Directions for this task: Please copy the listing below line for line, exactly as each line appears.
● ● ● ● ●
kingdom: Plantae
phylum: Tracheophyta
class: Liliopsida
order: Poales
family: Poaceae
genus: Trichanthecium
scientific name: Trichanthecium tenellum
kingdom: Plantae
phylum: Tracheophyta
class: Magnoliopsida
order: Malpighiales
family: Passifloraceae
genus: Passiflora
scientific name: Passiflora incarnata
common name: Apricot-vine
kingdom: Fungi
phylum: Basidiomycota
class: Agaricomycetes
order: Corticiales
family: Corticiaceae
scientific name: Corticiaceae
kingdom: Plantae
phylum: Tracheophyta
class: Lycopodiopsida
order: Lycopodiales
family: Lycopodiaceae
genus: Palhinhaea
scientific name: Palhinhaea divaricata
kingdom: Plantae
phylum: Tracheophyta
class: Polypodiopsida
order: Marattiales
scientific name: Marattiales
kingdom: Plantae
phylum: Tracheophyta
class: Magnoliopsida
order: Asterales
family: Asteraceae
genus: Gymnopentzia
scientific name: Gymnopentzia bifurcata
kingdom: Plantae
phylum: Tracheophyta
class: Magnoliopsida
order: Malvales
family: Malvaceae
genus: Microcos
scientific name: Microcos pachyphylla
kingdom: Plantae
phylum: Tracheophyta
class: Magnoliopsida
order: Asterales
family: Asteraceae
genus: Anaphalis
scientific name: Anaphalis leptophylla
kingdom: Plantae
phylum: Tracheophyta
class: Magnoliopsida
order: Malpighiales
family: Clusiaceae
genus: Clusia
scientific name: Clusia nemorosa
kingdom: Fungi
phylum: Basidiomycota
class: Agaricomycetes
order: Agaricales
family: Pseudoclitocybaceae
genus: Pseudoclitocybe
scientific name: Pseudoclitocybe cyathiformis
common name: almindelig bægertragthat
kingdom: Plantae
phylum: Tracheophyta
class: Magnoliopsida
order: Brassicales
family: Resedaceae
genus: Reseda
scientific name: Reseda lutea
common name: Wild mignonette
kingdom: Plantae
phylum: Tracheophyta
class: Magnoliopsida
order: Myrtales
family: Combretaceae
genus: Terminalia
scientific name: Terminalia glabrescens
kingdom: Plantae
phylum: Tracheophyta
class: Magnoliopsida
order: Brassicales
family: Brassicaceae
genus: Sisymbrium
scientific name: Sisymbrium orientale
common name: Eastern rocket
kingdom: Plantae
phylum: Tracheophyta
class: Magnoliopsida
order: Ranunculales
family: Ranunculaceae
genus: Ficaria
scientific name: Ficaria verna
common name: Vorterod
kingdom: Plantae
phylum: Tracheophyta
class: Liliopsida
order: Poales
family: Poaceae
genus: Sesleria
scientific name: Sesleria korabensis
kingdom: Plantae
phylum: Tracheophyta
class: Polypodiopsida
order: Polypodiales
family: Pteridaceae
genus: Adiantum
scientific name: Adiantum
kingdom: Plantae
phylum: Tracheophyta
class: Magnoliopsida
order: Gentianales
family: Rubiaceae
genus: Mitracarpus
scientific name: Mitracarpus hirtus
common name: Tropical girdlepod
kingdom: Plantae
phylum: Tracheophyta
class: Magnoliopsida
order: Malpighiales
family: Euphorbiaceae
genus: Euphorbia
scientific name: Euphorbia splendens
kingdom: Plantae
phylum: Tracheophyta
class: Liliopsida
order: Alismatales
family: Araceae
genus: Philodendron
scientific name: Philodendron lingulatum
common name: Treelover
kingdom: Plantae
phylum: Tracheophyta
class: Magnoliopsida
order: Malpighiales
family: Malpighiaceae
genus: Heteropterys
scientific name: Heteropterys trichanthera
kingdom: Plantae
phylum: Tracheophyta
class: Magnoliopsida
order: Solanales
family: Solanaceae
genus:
● ● ● ● ●
Solved exercise:
kingdom: Plantae
phylum: Tracheophyta
class: Liliopsida
order: Poales
family: Poaceae
genus: Trichanthecium
scientific name: Trichanthecium tenellum
kingdom: Plantae
phylum: Tracheophyta
class: Magnoliopsida
order: Malpighiales
family: Passifloraceae
genus: Passiflora
scientific name: Passiflora incarnata
common name: Apricot-vine
kingdom: Fungi
phylum: Basidiomycota
class: Agaricomycetes
order: Corticiales
family: Corticiaceae
scientific name: Corticiaceae
kingdom: Plantae
phylum: Tracheophyta
class: Lycopodiopsida
order: Lycopodiales
family: Lycopodiaceae
genus: Palhinhaea
scientific name: Palhinhaea divaricata
kingdom: Plantae
phylum: Tracheophyta
class: Polypodiopsida
order: Marattiales
scientific name: Marattiales
kingdom: Plantae
phylum: Tracheophyta
class: Magnoliopsida
order: Asterales
family: Asteraceae
genus: Gymnopentzia
scientific name: Gymnopentzia bifurcata
kingdom: Plantae
phylum: Tracheophyta
class: Magnoliopsida
order: Malvales
family: Malvaceae
genus: Microcos
scientific name: Microcos pachyphylla
kingdom: Plantae
phylum: Tracheophyta
class: Magnoliopsida
order: Asterales
family: Asteraceae
genus: Anaphalis
scientific name: Anaphalis leptophylla
kingdom: Plantae
phylum: Tracheophyta
class: Magnoliopsida
order: Malpighiales
family: Clusiaceae
genus: Clusia
scientific name: Clusia nemorosa
kingdom: Fungi
phylum: Basidiomycota
class: Agaricomycetes
order: Agaricales
family: Pseudoclitocybaceae
genus: Pseudoclitocybe
scientific name: Pseudoclitocybe cyathiformis
common name: almindelig bægertragthat
kingdom: Plantae
phylum: Tracheophyta
class: Magnoliopsida
order: Brassicales
family: Resedaceae
genus: Reseda
scientific name: Reseda lutea
common name: Wild mignonette
kingdom: Plantae
phylum: Tracheophyta
class: Magnoliopsida
order: Myrtales
family: Combretaceae
genus: Terminalia
scientific name: Terminalia glabrescens
kingdom: Plantae
phylum: Tracheophyta
class: Magnoliopsida
order: Brassicales
family: Brassicaceae
genus: Sisymbrium
scientific name: Sisymbrium orientale
common name: Eastern rocket
kingdom: Plantae
phylum: Tracheophyta
class: Magnoliopsida
order: Ranunculales
family: Ranunculaceae
genus: Ficaria
scientific name: Ficaria verna
common name: Vorterod
kingdom: Plantae
phylum: Tracheophyta
class: Liliopsida
order: Poales
family: Poaceae
genus: Sesleria
scientific name: Sesleria korabensis
kingdom: Plantae
phylum: Tracheophyta
class: Polypodiopsida
order: Polypodiales
family: Pteridaceae
genus: Adiantum
scientific name: Adiantum
kingdom: Plantae
phylum: Tracheophyta
class: Magnoliopsida
order: Gentianales
family: Rubiaceae
genus: Mitracarpus
scientific name: Mitracarpus hirtus
common name: Tropical girdlepod
kingdom: Plantae
phylum: Tracheophyta
class: Magnoliopsida
order: Malpighiales
family: Euphorbiaceae
genus: Euphorbia
scientific name: Euphorbia splendens
kingdom: Plantae
phylum: Tracheophyta
class: Liliopsida
order: Alismatales
family: Araceae
genus: Philodendron
scientific name: Philodendron lingulatum
common name: Treelover
kingdom: Plantae
phylum: Tracheophyta
class: Magnoliopsida
order: Malpighiales
family: Malpighiaceae
genus: Heteropterys
scientific name: Heteropterys trichanthera
kingdom: Plantae
phylum: Tracheophyta
class: Magnoliopsida
order: Solanales
family: Solanaceae
genus:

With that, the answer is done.